Thursday, November 11, 2010

Gateways, Drugs, and Lessons Learned

Part 3 in 5 Part Series 

After religion I tried a darker, though still fairly common route to satiate my inner nag.  In a word:  Drugs.  I could provide an impressive list of substances (all the common ones plus a few specialties), but I would prefer to explain how I justified my lifestyle to myself at the time. 

As a lost soul, I was predictably depressed and marijuana dispersed the cloud of gloom that tracked me like an overhead shadow.  Incidentally, this impact was both real and effective.  Marijuana has obvious negative effects on ambition, intelligence, and diligence, but in my personal experience it has a very positive impact on depression. 

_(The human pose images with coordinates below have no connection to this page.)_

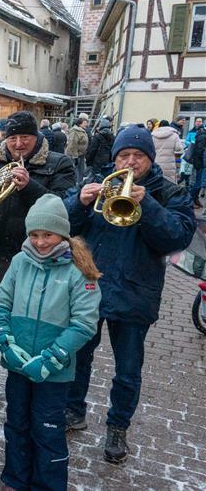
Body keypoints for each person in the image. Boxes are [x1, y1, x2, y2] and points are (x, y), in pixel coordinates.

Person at [64, 124, 195, 464]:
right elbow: (63, 225)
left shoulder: (168, 193)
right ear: (115, 157)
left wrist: (148, 205)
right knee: (79, 358)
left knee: (127, 369)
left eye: (139, 156)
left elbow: (178, 237)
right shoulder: (98, 183)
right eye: (124, 155)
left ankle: (117, 427)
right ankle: (73, 410)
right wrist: (78, 202)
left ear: (150, 159)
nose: (131, 162)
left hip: (136, 293)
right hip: (90, 289)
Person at [0, 194, 100, 491]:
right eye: (34, 234)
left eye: (47, 234)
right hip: (18, 365)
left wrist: (53, 357)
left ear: (61, 233)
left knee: (47, 429)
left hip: (54, 372)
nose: (40, 242)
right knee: (16, 423)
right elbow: (0, 303)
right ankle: (16, 478)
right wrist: (4, 341)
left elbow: (84, 322)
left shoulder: (79, 271)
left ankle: (47, 485)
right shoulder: (19, 261)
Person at [0, 111, 76, 390]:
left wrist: (29, 187)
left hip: (35, 258)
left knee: (32, 316)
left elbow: (63, 207)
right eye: (12, 137)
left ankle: (31, 363)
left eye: (25, 137)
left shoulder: (59, 163)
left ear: (36, 137)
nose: (18, 143)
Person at [66, 118, 89, 184]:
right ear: (80, 123)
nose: (86, 124)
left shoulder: (82, 131)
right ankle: (75, 185)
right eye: (85, 123)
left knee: (81, 172)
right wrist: (74, 156)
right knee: (76, 172)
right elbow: (73, 144)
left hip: (81, 155)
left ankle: (79, 184)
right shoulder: (75, 131)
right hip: (76, 155)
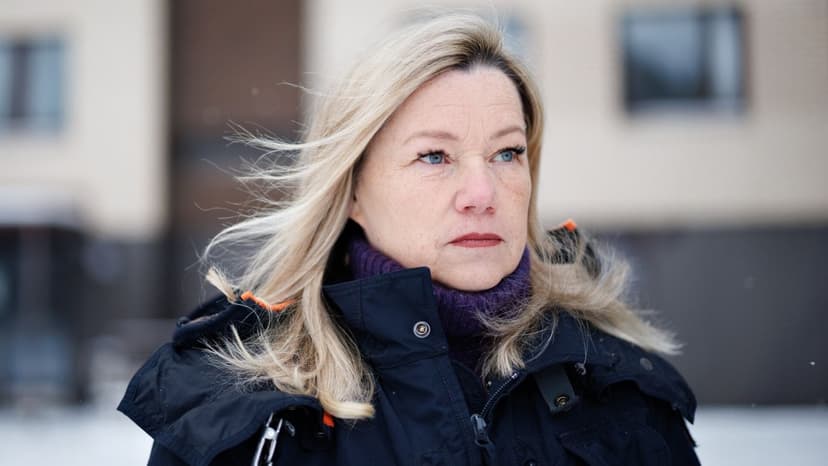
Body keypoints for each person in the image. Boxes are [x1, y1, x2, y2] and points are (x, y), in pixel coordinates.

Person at [119, 13, 700, 466]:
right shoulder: (243, 407)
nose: (482, 193)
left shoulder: (614, 378)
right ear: (352, 188)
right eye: (434, 156)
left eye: (507, 152)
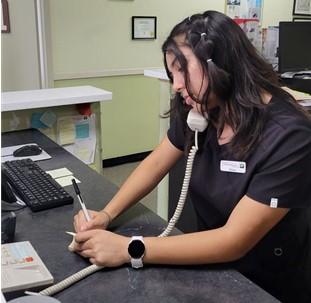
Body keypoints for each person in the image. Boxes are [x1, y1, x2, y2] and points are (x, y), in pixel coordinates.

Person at [73, 10, 311, 302]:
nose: (175, 84)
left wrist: (128, 249)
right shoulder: (201, 107)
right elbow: (157, 162)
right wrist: (107, 214)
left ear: (220, 65)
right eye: (172, 73)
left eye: (182, 70)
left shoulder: (289, 135)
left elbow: (234, 241)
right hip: (210, 267)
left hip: (267, 283)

Hallucinogens were another matter.  If anything they made me more melancholy and detached when I sobered up.  No, the justification for hallucinogens was based in a desire to pursue the expansion of my mind into more ethereal and abstract realms of understanding.  To some degree they worked.  Hallucinogens helped me overcome my fear of dancing in public, pushing inhibitions out of my mind.  More importantly, hallucinogens helped me to understand the beauty of nature.  Green life, moving water, peaceful sounds all bring me a sort of instinctual joy that can be explained evolutionarily as a positive emotional reaction to the type of lands were humans will most likely prosper.  My sense of nature is still enhanced by a vague memory of boundless ecstasy from less responsible days. 

Unfortunately, I nearly died from a severe allergic reaction to a plant which I must've failed to notice under the influence of certain mushrooms.  That slow agonizing recovery made me realize the risk I was taking.  The lack of awareness I subjected myself too under the influence was shockingly irresponsible.  Any number of things could've happened, and my equally impaired friends would've been of no assistance.  That was the last time I used hallucinogens.

Uppers had yet another justification.  Uppers do not have a universal impact.  Some give you energy and a sense of invincibility.  Some focus your mind like a miniature laser on whatever subject falls into your sights.  Almost all of them make your heart flutter, your mind race, and your endorphins flow. 

The good lesson I learned is how to enjoy a state of heightened exertion, something that has continued into my daily exercise even today.  To some extent, the 'runner's high' you get after running a few kilometers at high speed is similar to the peak of excitement on one of the more invincibility inducing uppers.  Knowing this feeling is certainly an aide in motivating me to exercise until I can sense the loopy thrill of that exhaustion induced trance. 

The bad lesson I learned from uppers: A lack of sleep is detrimental to every aspect of your being.  Your energy, your attractiveness, your attentiveness, and of course your happiness all suffer horribly.  If you want to be a happy and balanced person, do not use powerful stimulants recreationally.  Period.